● **TEXT PROVIDED**
— Begin —

Now notice that the Fourier transform of $1/{|t|^a}$ is $1/|t|^{1-a}$ when $a$ is not an integer (with suitable definitions of $1/|t|^c$ as distributions when $c>1$) and the Fourier transform of $1/|t|$ is of the form $C_0+C\ln(|\omega|)$ (see e.g. here for $1/|t|$ and here for $|t|$). So, heuristically, since the behavior of the Fourier transform in $0$ gives an idea on the behavior of the function for large values (and reciprocally, the behavior of the Fourier transform for large values gives an idea on the behavior of the function in $0$) one obtains $$ \begin{align*} {\cal G(\omega)} &\underset{|\omega|\to 0}\sim C\ln(|\omega|) \\ {\cal G(\omega)} &\underset{|\omega|\to \infty}\sim \frac{C}{|\omega|^2} \end{align*} $$ which seems to be coherent with your computations.

— End —

● **WORK INSTRUCTIONS**
Pick up the explanation of Fourier transform asymptotics after its final sentence and carry it forward.

● **PROVIDED DATA**
— Begin —

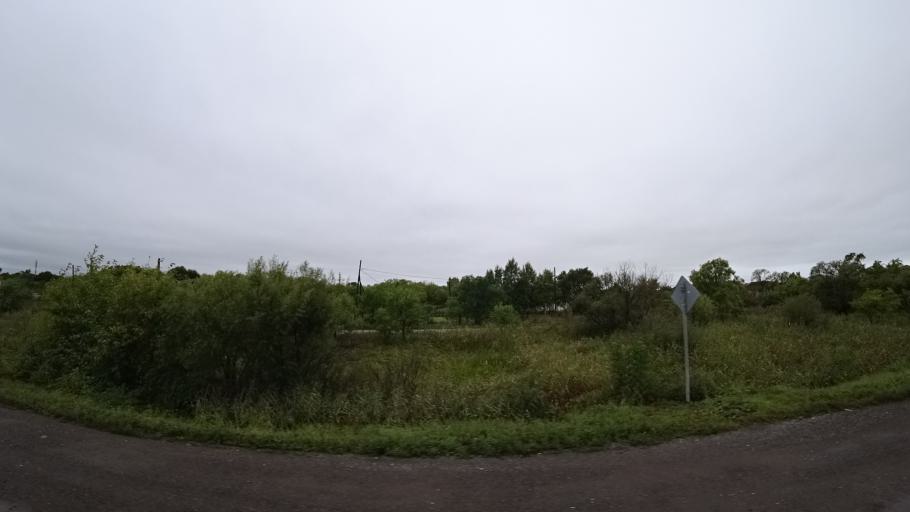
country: RU
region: Primorskiy
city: Monastyrishche
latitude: 44.2139
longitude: 132.4497
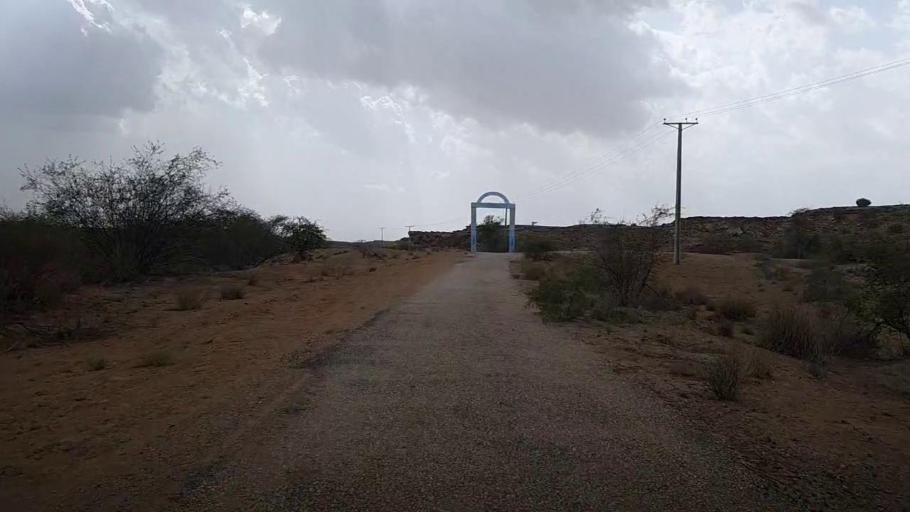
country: PK
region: Sindh
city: Jamshoro
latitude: 25.3934
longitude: 67.6862
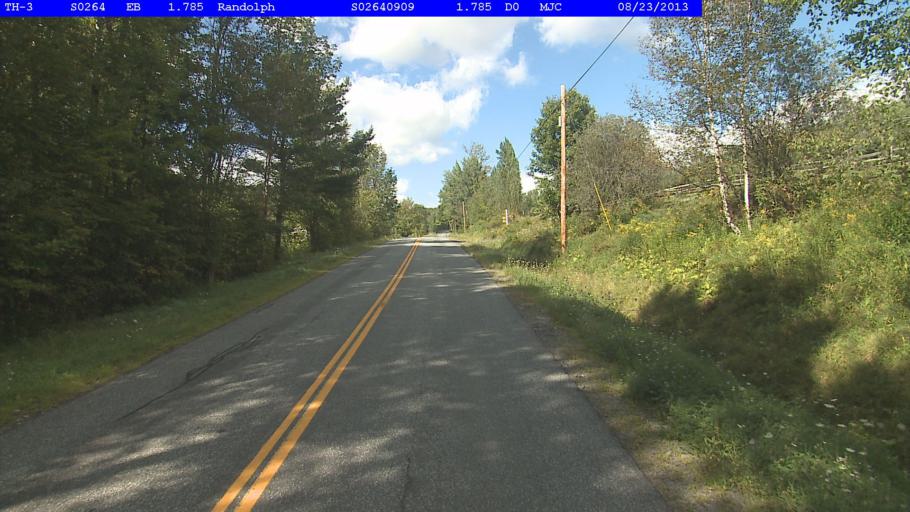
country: US
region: Vermont
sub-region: Orange County
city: Chelsea
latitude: 43.9524
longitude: -72.5329
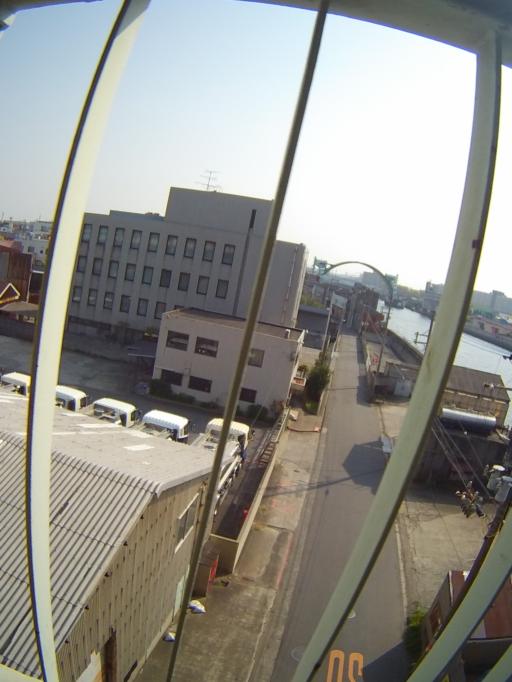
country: JP
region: Osaka
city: Osaka-shi
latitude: 34.6543
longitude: 135.4815
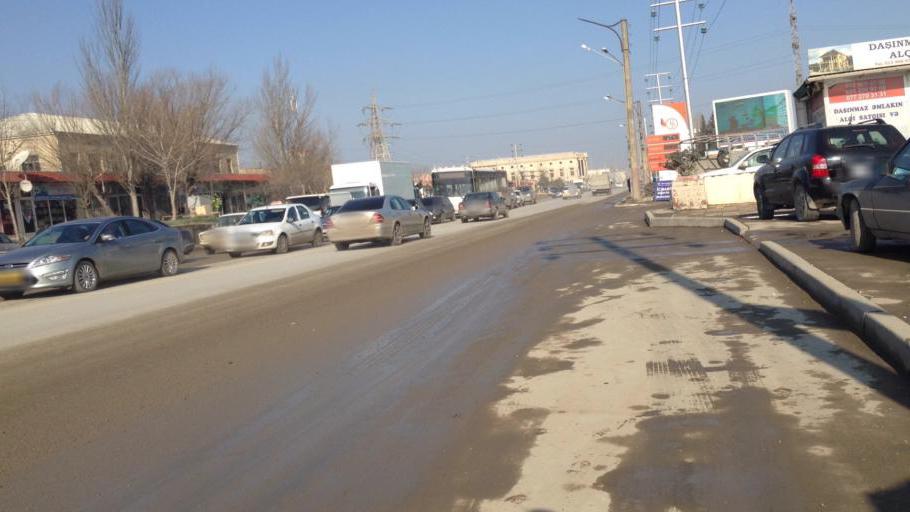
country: AZ
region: Baki
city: Binagadi
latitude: 40.4412
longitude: 49.8450
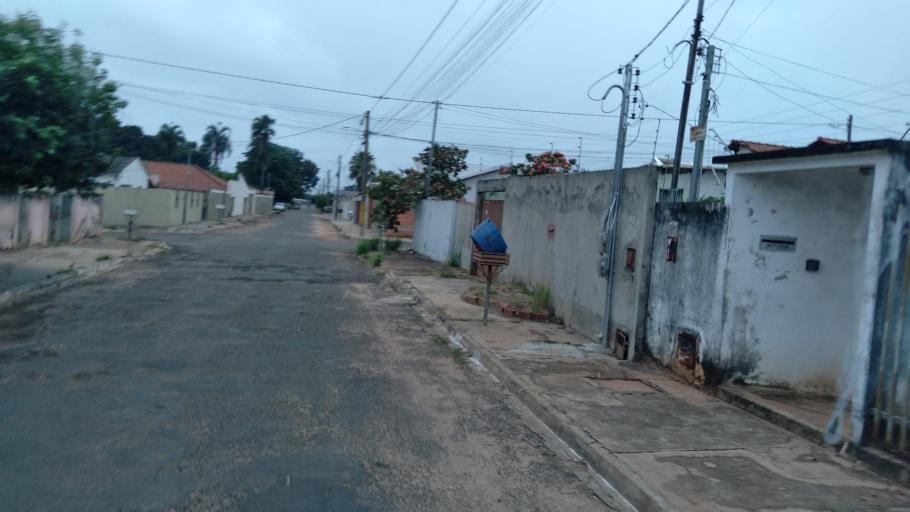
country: BR
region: Goias
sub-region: Mineiros
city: Mineiros
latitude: -17.5802
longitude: -52.5461
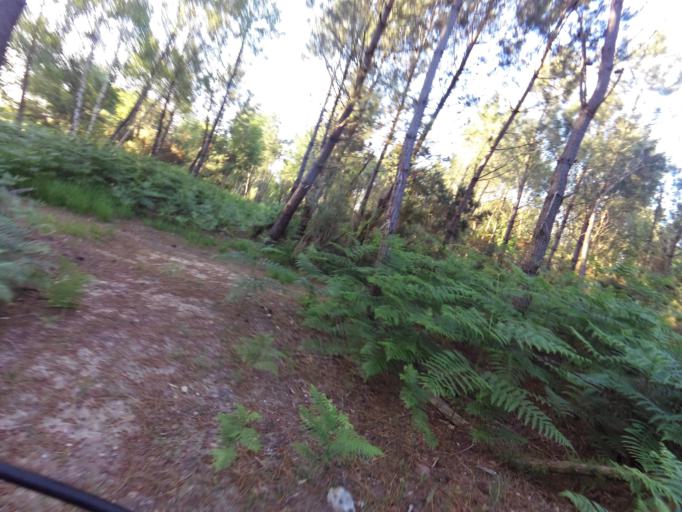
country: FR
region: Brittany
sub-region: Departement du Morbihan
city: Molac
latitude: 47.7432
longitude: -2.4172
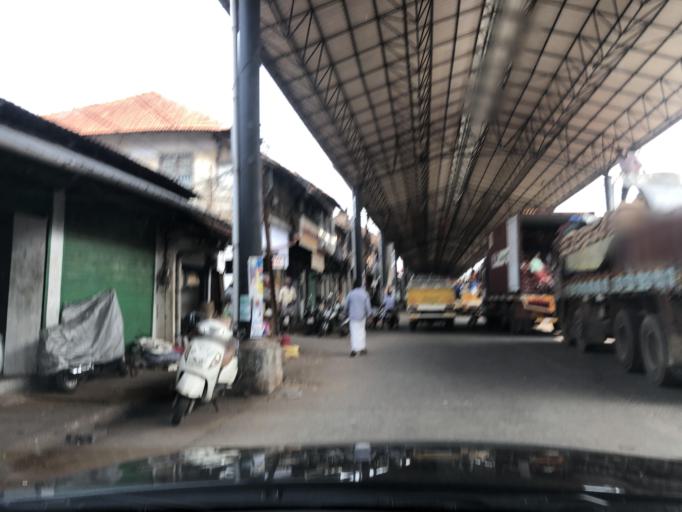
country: IN
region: Kerala
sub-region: Kozhikode
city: Kozhikode
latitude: 11.2490
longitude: 75.7746
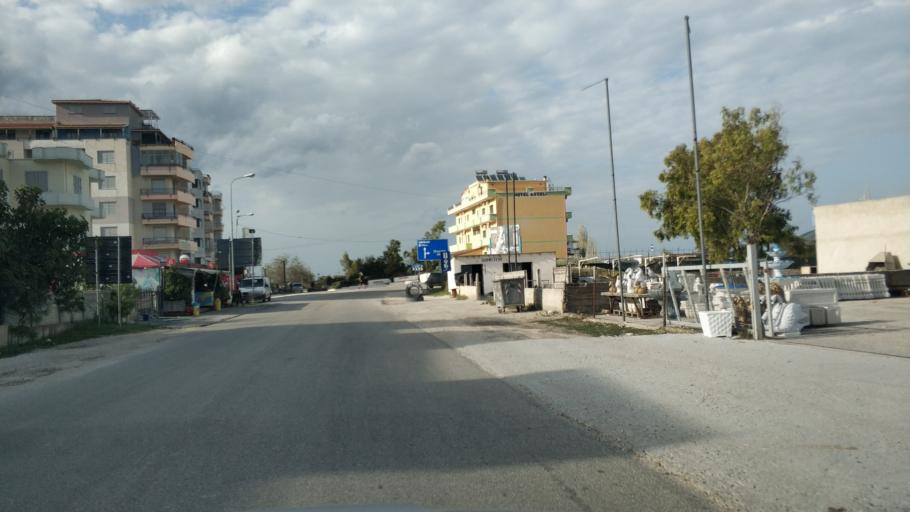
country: AL
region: Vlore
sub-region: Rrethi i Vlores
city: Orikum
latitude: 40.3307
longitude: 19.4768
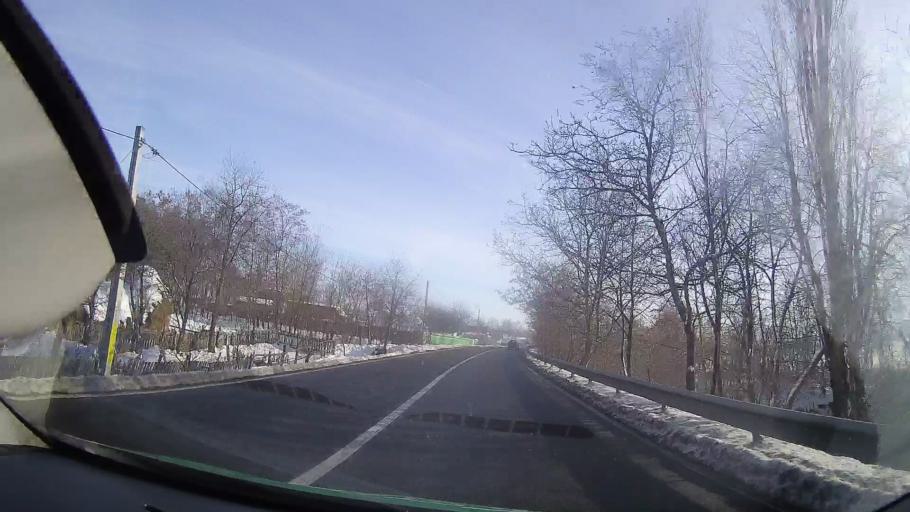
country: RO
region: Neamt
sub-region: Comuna Ghindaoani
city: Ghindaoani
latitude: 47.0727
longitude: 26.3607
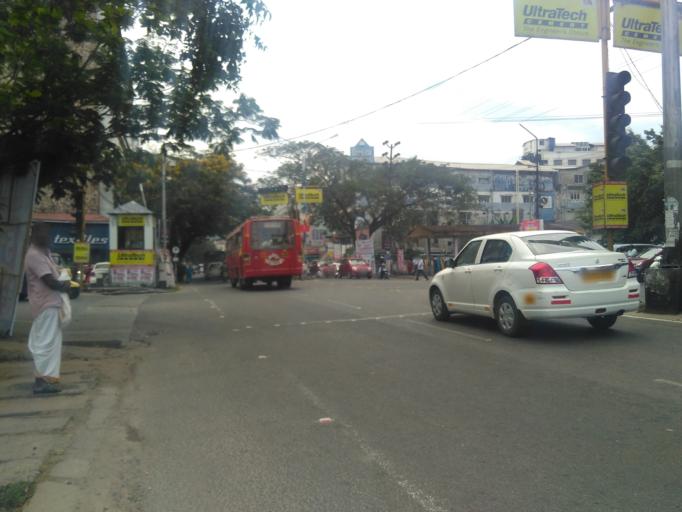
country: IN
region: Kerala
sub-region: Ernakulam
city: Cochin
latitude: 9.9686
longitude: 76.2861
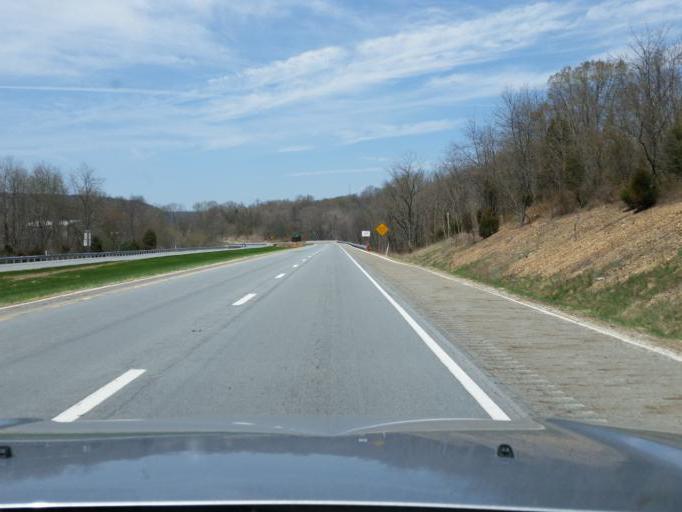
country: US
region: Pennsylvania
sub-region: Perry County
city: Newport
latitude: 40.5382
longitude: -77.1432
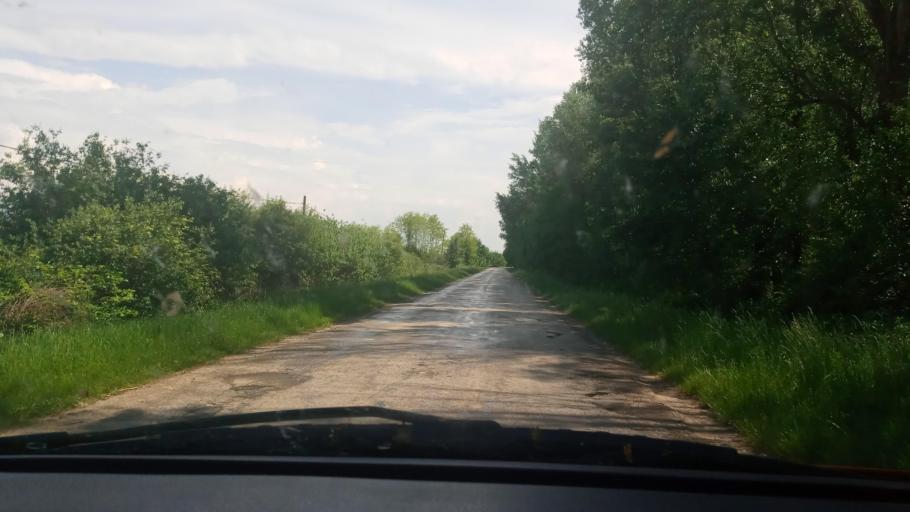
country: HU
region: Baranya
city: Siklos
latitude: 45.7998
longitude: 18.3479
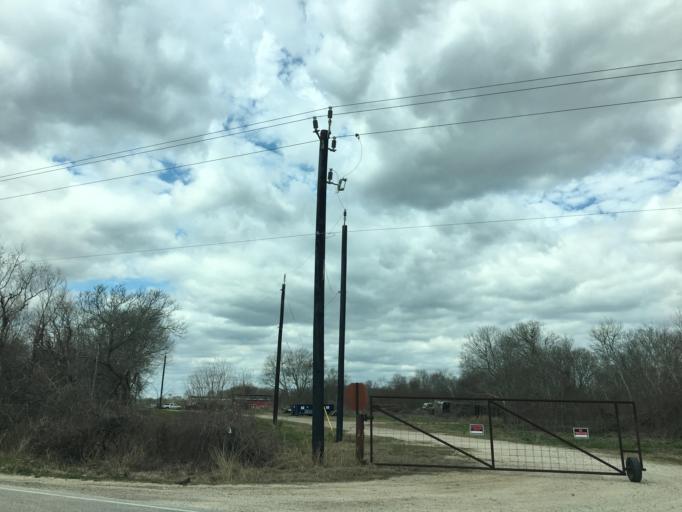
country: US
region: Texas
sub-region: Brazoria County
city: Oyster Creek
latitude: 29.0652
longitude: -95.3193
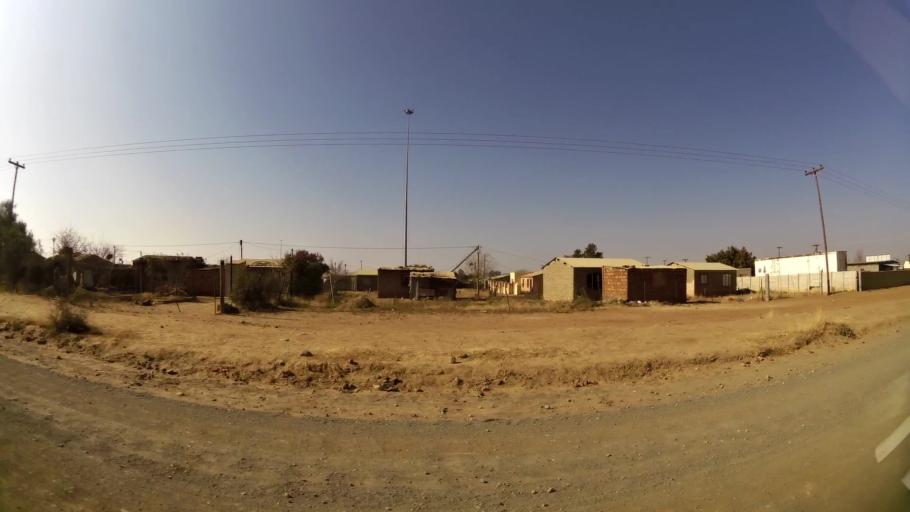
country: ZA
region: Orange Free State
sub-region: Mangaung Metropolitan Municipality
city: Bloemfontein
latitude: -29.1896
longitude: 26.2837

— End —

● **FINAL RESULT**
Notice that since ${\cal F}(G(0)) = G(0)\,\delta_0$, we do not care about the $G(0)$ in my asymptotic formula $(2)$ to get the behavior of $\cal G$ when $\omega\to\infty$ since the Dirac delta "is $0$" for large values of $\omega$.

You should be able to get these asymptotics with your exact formula (cutting the integral appropriately and doing some changes of variable). Another way is to take a smooth and compactly supported function $0\leq\varphi≤1$ and to write $G = \varphi\, G + (1-\varphi)\,G = G_0 + G_{\infty}$ and to use my above reasoning.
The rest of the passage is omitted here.